While I’m here, I should also note that Goldberg’s claim that FDR’s “court packing scheme that intimidated the Supreme Court into rubber-stamping New Deal policies” is almost certainly erroneous — the key “switch in time” by median justice Owen Roberts occurred in votes that had been cast in conference before the scheme was even announced, and of course the scheme failed in the Senate before the cases came down (so had Roberts been acting out of political fear he could have switched his vote back knowing that no court-packing law was going to be passed in the near future.)

In a recent issue of N+1, Mark Grief made a claim about this that is just transparently wrong:

Elected to four terms in office, working with Democratic majorities in both houses for his key legislation, he was also the progenitor of a failed and utterly illegal and unconstitutional attempt to pack the Supreme Court when it got in his way.
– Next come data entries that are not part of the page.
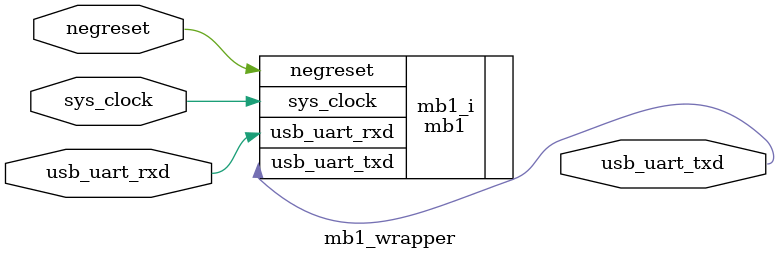
<source format=v>
`timescale 1 ps / 1 ps

module mb1_wrapper
   (negreset,
    sys_clock,
    usb_uart_rxd,
    usb_uart_txd);
  input negreset;
  input sys_clock;
  input usb_uart_rxd;
  output usb_uart_txd;

  wire negreset;
  wire sys_clock;
  wire usb_uart_rxd;
  wire usb_uart_txd;

  mb1 mb1_i
       (.negreset(negreset),
        .sys_clock(sys_clock),
        .usb_uart_rxd(usb_uart_rxd),
        .usb_uart_txd(usb_uart_txd));
endmodule

</source>
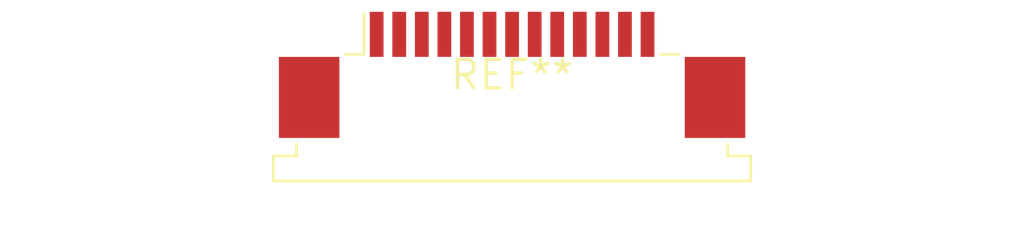
<source format=kicad_pcb>
(kicad_pcb (version 20240108) (generator pcbnew)

  (general
    (thickness 1.6)
  )

  (paper "A4")
  (layers
    (0 "F.Cu" signal)
    (31 "B.Cu" signal)
    (32 "B.Adhes" user "B.Adhesive")
    (33 "F.Adhes" user "F.Adhesive")
    (34 "B.Paste" user)
    (35 "F.Paste" user)
    (36 "B.SilkS" user "B.Silkscreen")
    (37 "F.SilkS" user "F.Silkscreen")
    (38 "B.Mask" user)
    (39 "F.Mask" user)
    (40 "Dwgs.User" user "User.Drawings")
    (41 "Cmts.User" user "User.Comments")
    (42 "Eco1.User" user "User.Eco1")
    (43 "Eco2.User" user "User.Eco2")
    (44 "Edge.Cuts" user)
    (45 "Margin" user)
    (46 "B.CrtYd" user "B.Courtyard")
    (47 "F.CrtYd" user "F.Courtyard")
    (48 "B.Fab" user)
    (49 "F.Fab" user)
    (50 "User.1" user)
    (51 "User.2" user)
    (52 "User.3" user)
    (53 "User.4" user)
    (54 "User.5" user)
    (55 "User.6" user)
    (56 "User.7" user)
    (57 "User.8" user)
    (58 "User.9" user)
  )

  (setup
    (pad_to_mask_clearance 0)
    (pcbplotparams
      (layerselection 0x00010fc_ffffffff)
      (plot_on_all_layers_selection 0x0000000_00000000)
      (disableapertmacros false)
      (usegerberextensions false)
      (usegerberattributes false)
      (usegerberadvancedattributes false)
      (creategerberjobfile false)
      (dashed_line_dash_ratio 12.000000)
      (dashed_line_gap_ratio 3.000000)
      (svgprecision 4)
      (plotframeref false)
      (viasonmask false)
      (mode 1)
      (useauxorigin false)
      (hpglpennumber 1)
      (hpglpenspeed 20)
      (hpglpendiameter 15.000000)
      (dxfpolygonmode false)
      (dxfimperialunits false)
      (dxfusepcbnewfont false)
      (psnegative false)
      (psa4output false)
      (plotreference false)
      (plotvalue false)
      (plotinvisibletext false)
      (sketchpadsonfab false)
      (subtractmaskfromsilk false)
      (outputformat 1)
      (mirror false)
      (drillshape 1)
      (scaleselection 1)
      (outputdirectory "")
    )
  )

  (net 0 "")

  (footprint "TE_1-84952-3_1x13-1MP_P1.0mm_Horizontal" (layer "F.Cu") (at 0 0))

)

</source>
This is, of course, utterly wrong. The proposed court-packing plan was (as Congress ultimately decided) probably unwise and contrary to informal 20th century norms of judicial independence, but it was completely legal and constitutional. The Constitution does not fix the number of Supreme Court justices, which is left entirely to the discretion of Congress. (Indeed, the Court’s membership fluctuated from 5 in 1789 to as high as 10 before the modern norm was established.) And given that within 5 years FDR was (thankfully) able to “pack” the Court by replacing judges who were clinging to anachronistically narrow conceptions of federal power with those who shared his constitutional vision anyway, the threat to democracy adding judges would have represented was pretty modest. The judiciary is never going to be a long-term obstacle to the key priorities of electoral majorities, and this is in general a good thing.